Skip to contents

Selects the optimal basis type (Fourier or P-spline) and number of basis functions for each curve individually using model selection criteria. This is useful when working with mixed datasets containing both seasonal and non-seasonal curves.

Usage

select.basis.auto(
  fdataobj,
  criterion = c("GCV", "AIC", "BIC"),
  nbasis.range = NULL,
  lambda.pspline = NULL,
  use.seasonal.hint = TRUE
)

Arguments

fdataobj

An fdata object.

criterion

Model selection criterion: "GCV" (default), "AIC", or "BIC".

nbasis.range

Optional numeric vector of length 2 specifying c(min, max) for nbasis search range. If NULL, automatic ranges are used: Fourier 3-25, P-spline 6-40 (or limited by data length).

lambda.pspline

Smoothing parameter for P-splines. If NULL (default), lambda is automatically selected from a grid for each curve.

use.seasonal.hint

Logical. If TRUE (default), uses FFT-based seasonality detection to inform basis preference.
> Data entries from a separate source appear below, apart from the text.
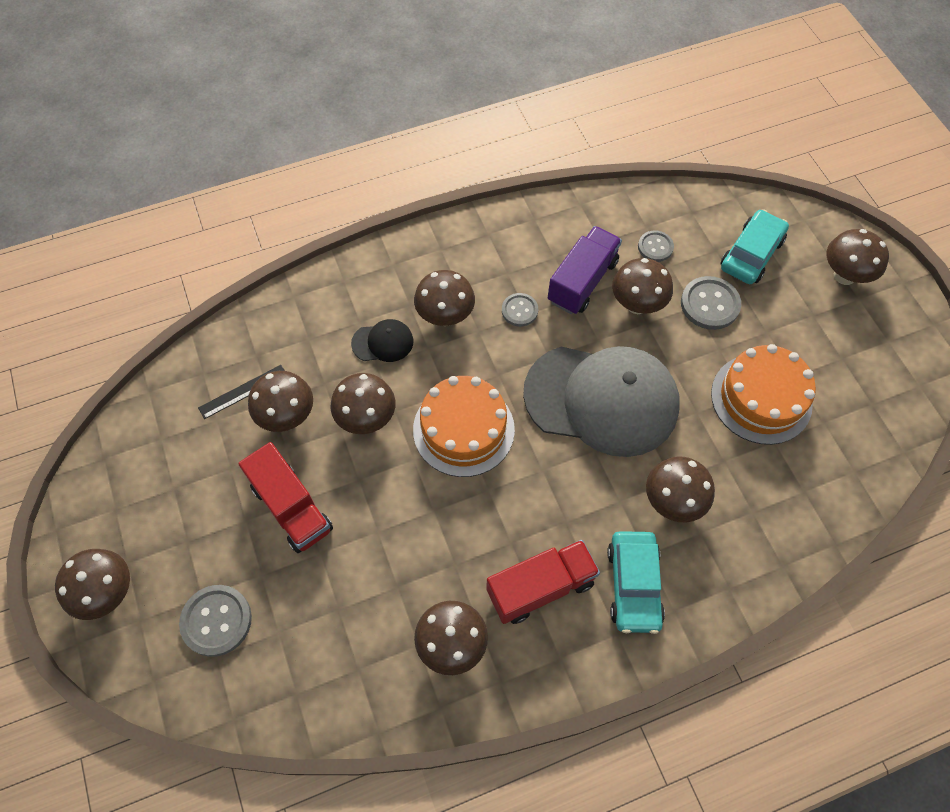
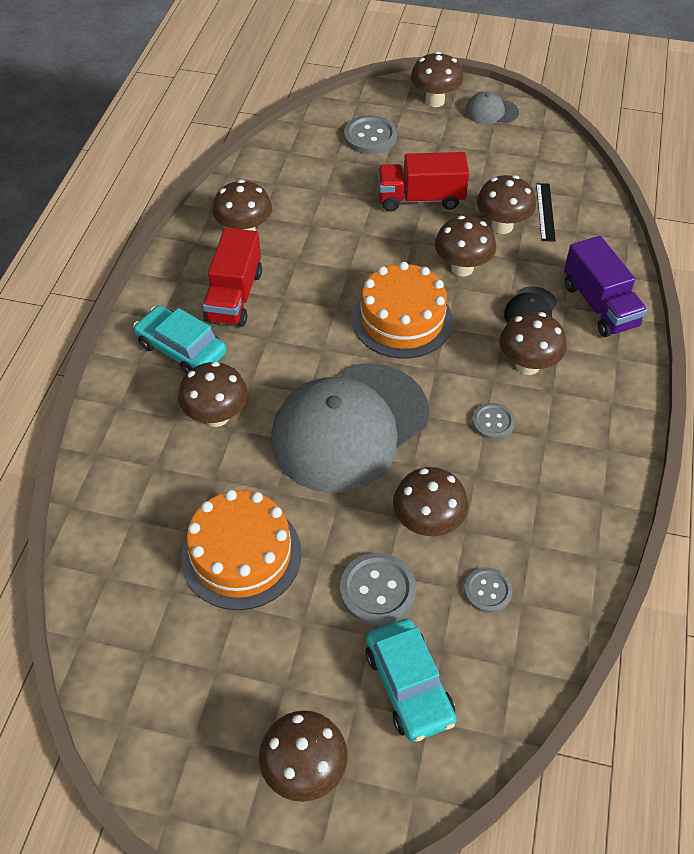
camera: 125 degrees right, 10 degrees down
purple truck [548,226,622,314] -> purple truck moved to [564,236,647,337]
none -> grey cap [465,92,519,124]

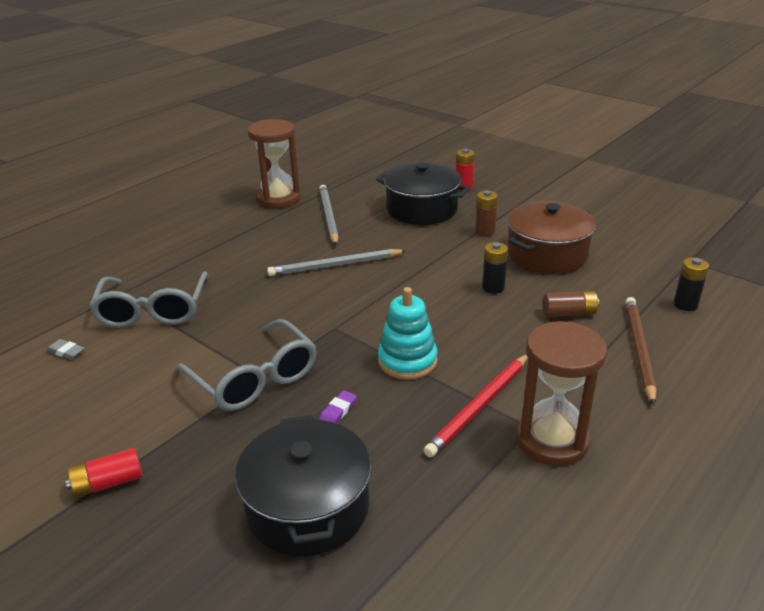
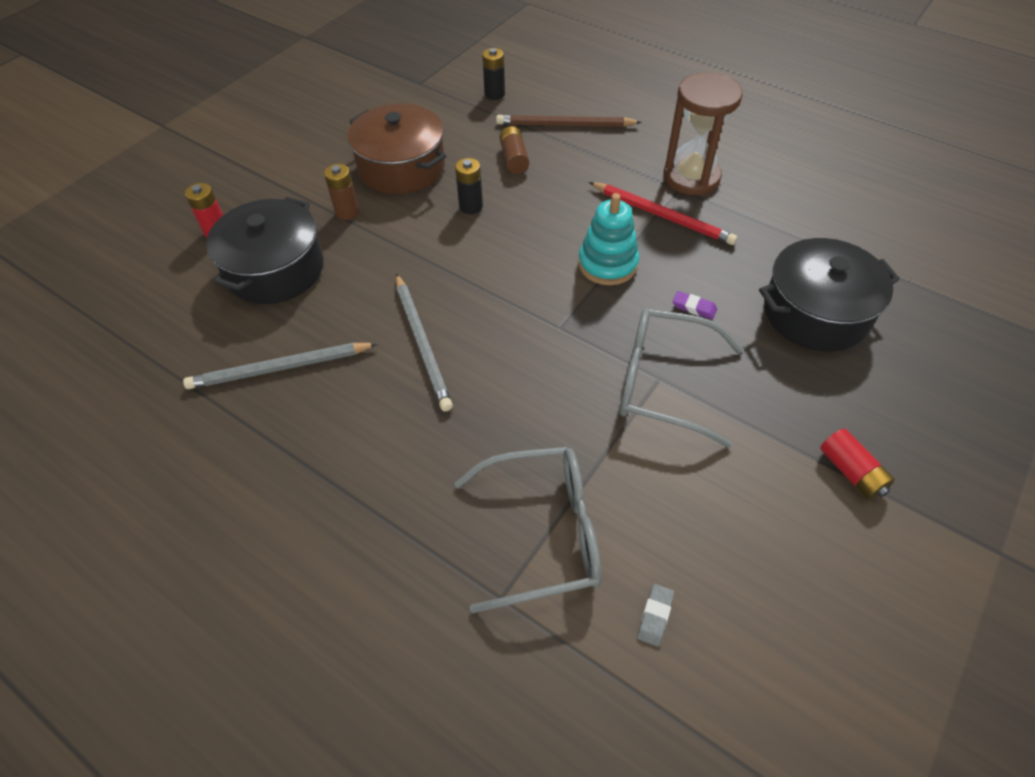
camera: 95 degrees left, 20 degrees up
grey glasses [175,319,317,411] -> grey glasses turned 120 degrees counterclockwise [620,308,743,448]
brown hourglass [248,119,301,208] -> none

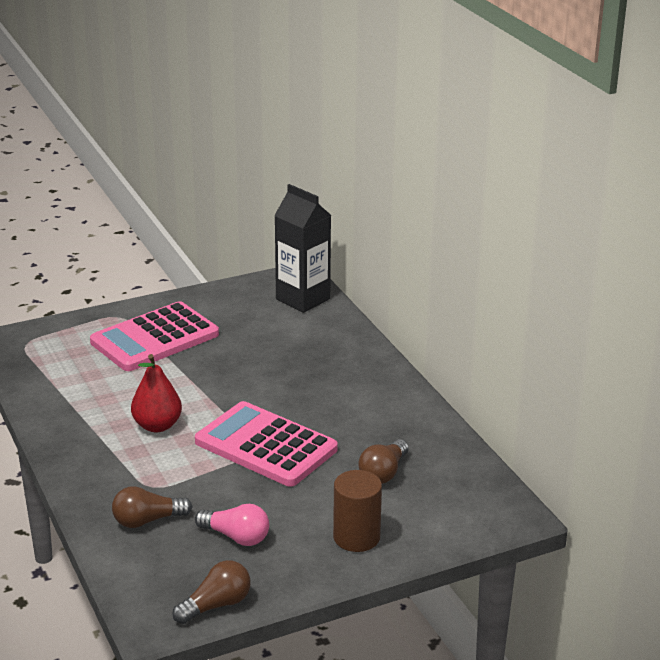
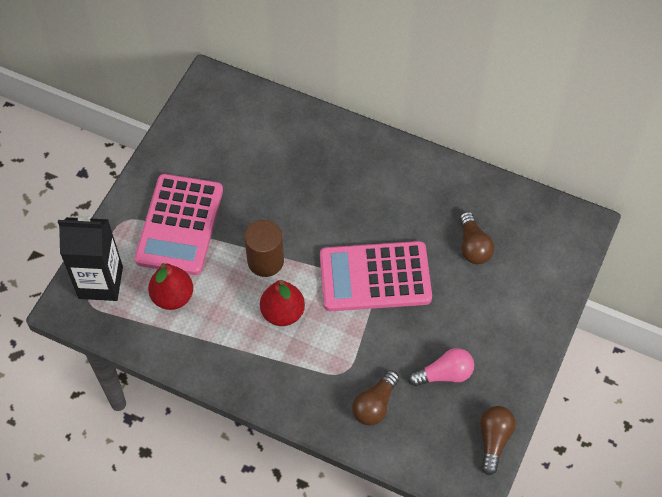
camera: 40 degrees left, 30 degrees up
black carton [274,184,331,313] -> black carton moved to [58,215,123,301]
brown cylinder [333,470,382,552] -> brown cylinder moved to [244,220,284,277]
none -> red pear [148,263,193,310]

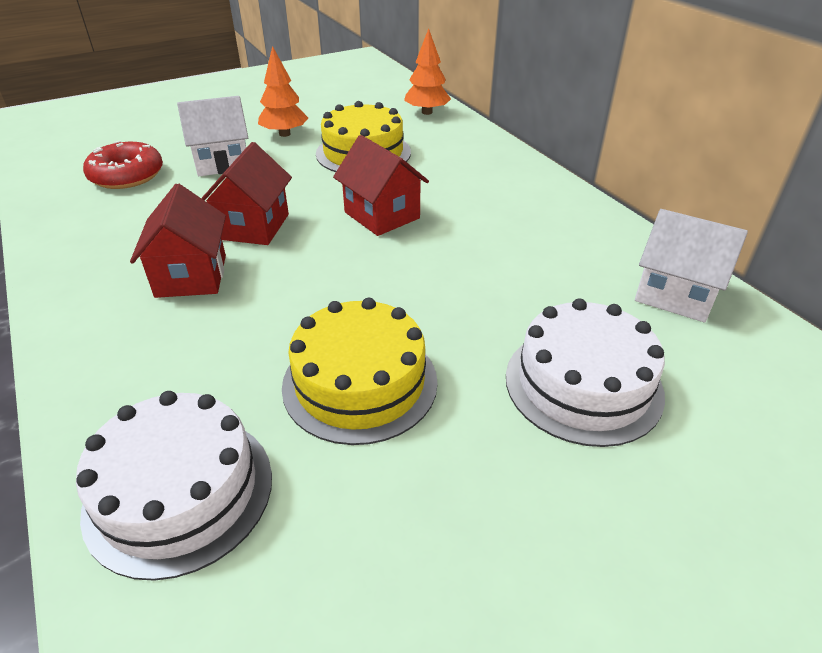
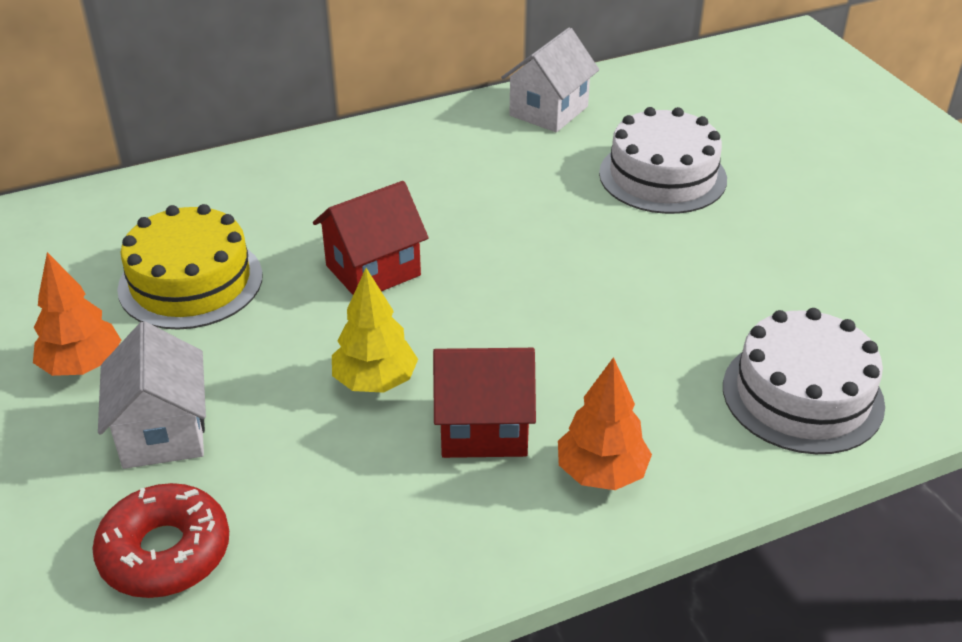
camera: 85 degrees left, 0 degrees up
red house [201,142,292,245] -> yellow tree [332,268,418,393]
yellow cake [282,298,438,445] -> none
orange tree [404,28,451,115] -> orange tree moved to [558,357,652,490]

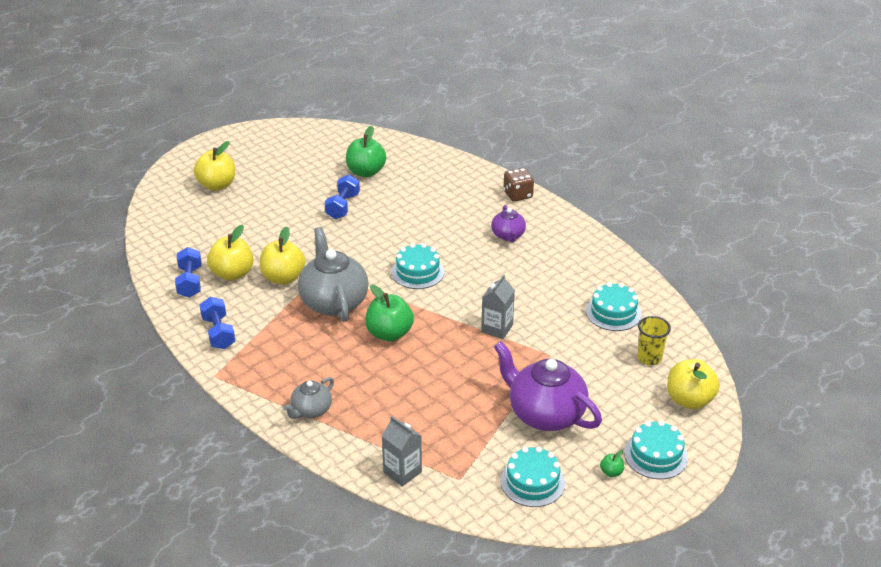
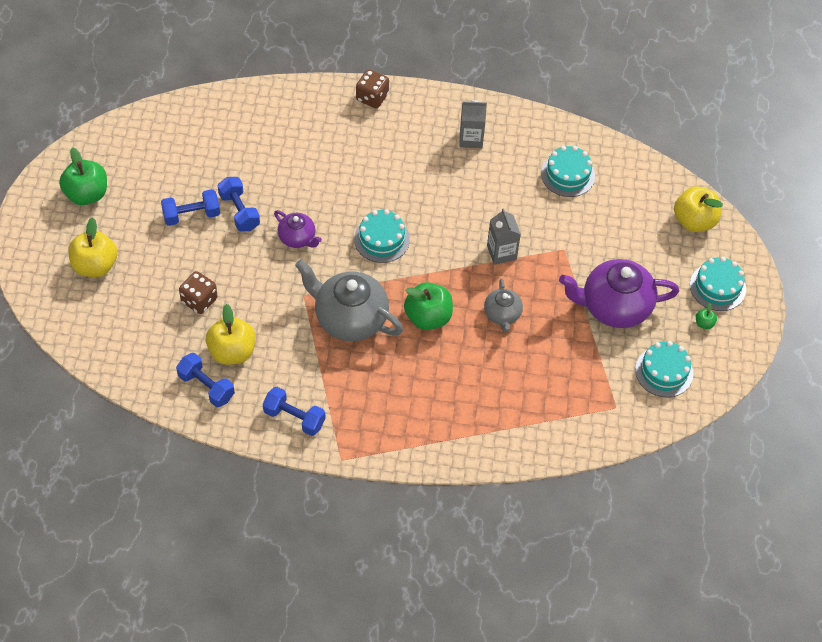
camera: 45 degrees left, 20 degrees up
yellow apple [260,227,306,285] -> none
grey teapot [283,377,334,419] -> grey teapot moved to [484,278,523,332]
green apple [346,126,386,177] -> green apple moved to [59,147,107,205]
grey carton [382,416,422,487] -> grey carton moved to [459,100,487,148]
purple teapot [491,205,526,242] -> purple teapot moved to [274,210,322,248]
yellow cup [638,316,671,365] -> none
none -> blue dumbbell [161,189,220,226]
none -> brown dice [179,271,218,314]

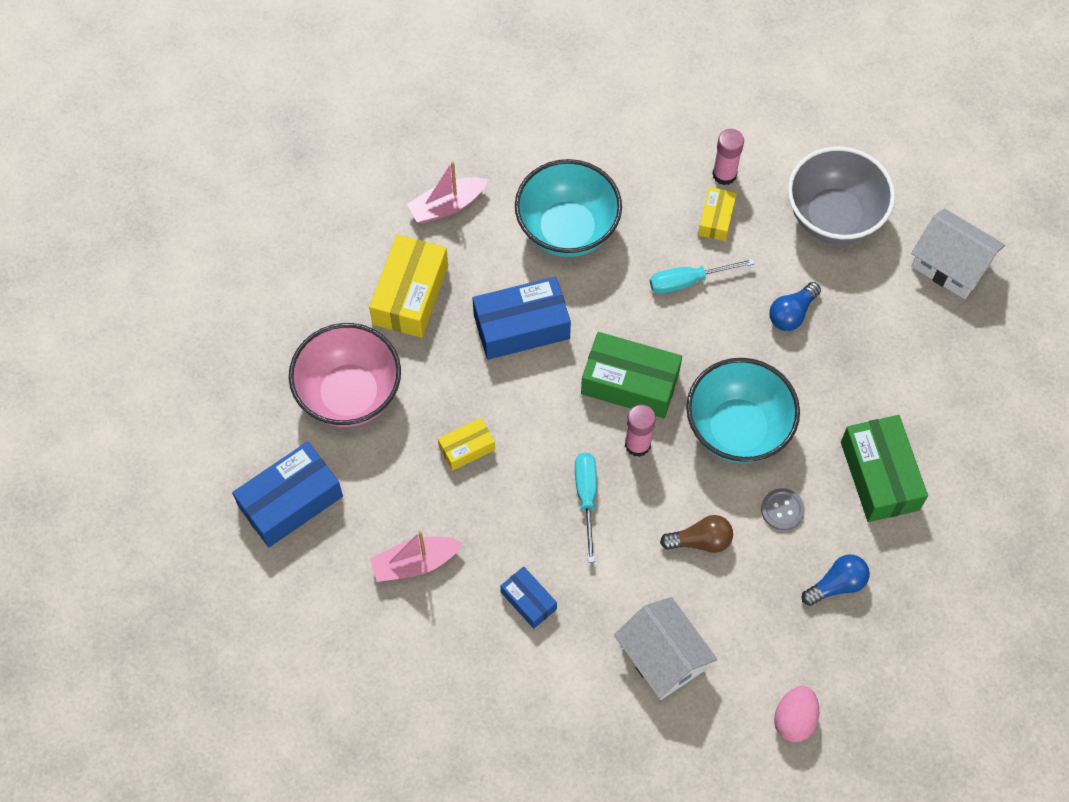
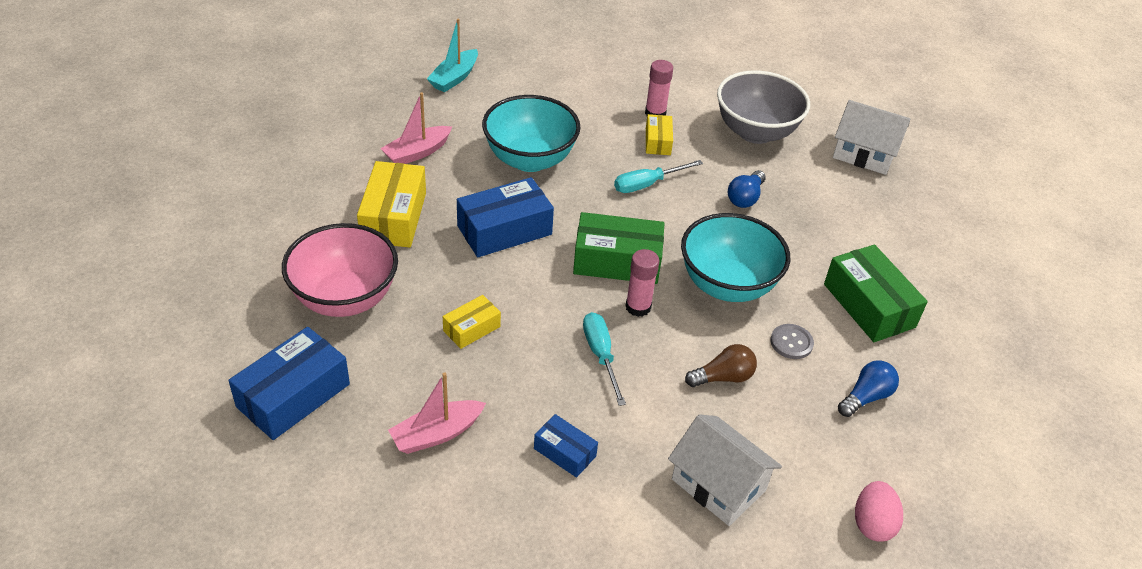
camera: 15 degrees left, 20 degrees down
none -> turquoise boat [427,18,478,92]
Seasonal curves start Fourier search from 5 basis functions.

Value

A list of class "basis.auto" with:

basis.type

Character vector ("pspline" or "fourier") for each curve

nbasis

Integer vector of selected nbasis per curve

score

Numeric vector of best criterion scores

coefficients

List of coefficient vectors for each curve

fitted

fdata object with fitted values

edf

Numeric vector of effective degrees of freedom

seasonal.detected

Logical vector indicating detected seasonality

lambda

Numeric vector of lambda values (NA for Fourier curves)

criterion

Character string of criterion used

original

Original fdata object

Details

For each curve, the function searches over:

  • Fourier basis: odd nbasis values from 3 (or 5 if seasonal) to min(m/3, 25)

  • P-spline basis: nbasis from 6 to min(m/2, 40), with lambda from grid {0.001, 0.01, 0.1, 1, 10, 100} if lambda.pspline is NULL

The function uses parallel processing (via Rust/rayon) for efficiency when processing multiple curves.

See also

fdata2basis_cv for global basis selection, pspline for P-spline fitting

Examples

# Generate mixed data: some seasonal, some polynomial
set.seed(42)
t <- seq(0, 10, length.out = 100)

# 3 seasonal curves
X_seasonal <- matrix(0, 3, 100)
for (i in 1:3) {
  X_seasonal[i, ] <- sin(2 * pi * t / 2.5) + rnorm(100, sd = 0.2)
}

# 3 polynomial curves
X_poly <- matrix(0, 3, 100)
for (i in 1:3) {
  X_poly[i, ] <- 0.1 * t^2 - t + rnorm(100, sd = 0.5)
}

fd <- fdata(rbind(X_seasonal, X_poly), argvals = t)

# Auto-select optimal basis for each curve
result <- select.basis.auto(fd)
print(result)
#> Automatic Basis Selection Results
#> ==================================
#> Curves: 6 
#> Criterion: GCV 
#> 
#> Basis type distribution:
#>   Fourier: 3 (50%)
#>   P-spline:3 (50%)
#> 
#> Mean GCV score: 0.1484 
#> Mean EDF: 6.86 
#> Seasonal detected: 6 curves

# Should detect: first 3 as Fourier, last 3 as P-spline
table(result$basis.type)
#> 
#> fourier pspline 
#>       3       3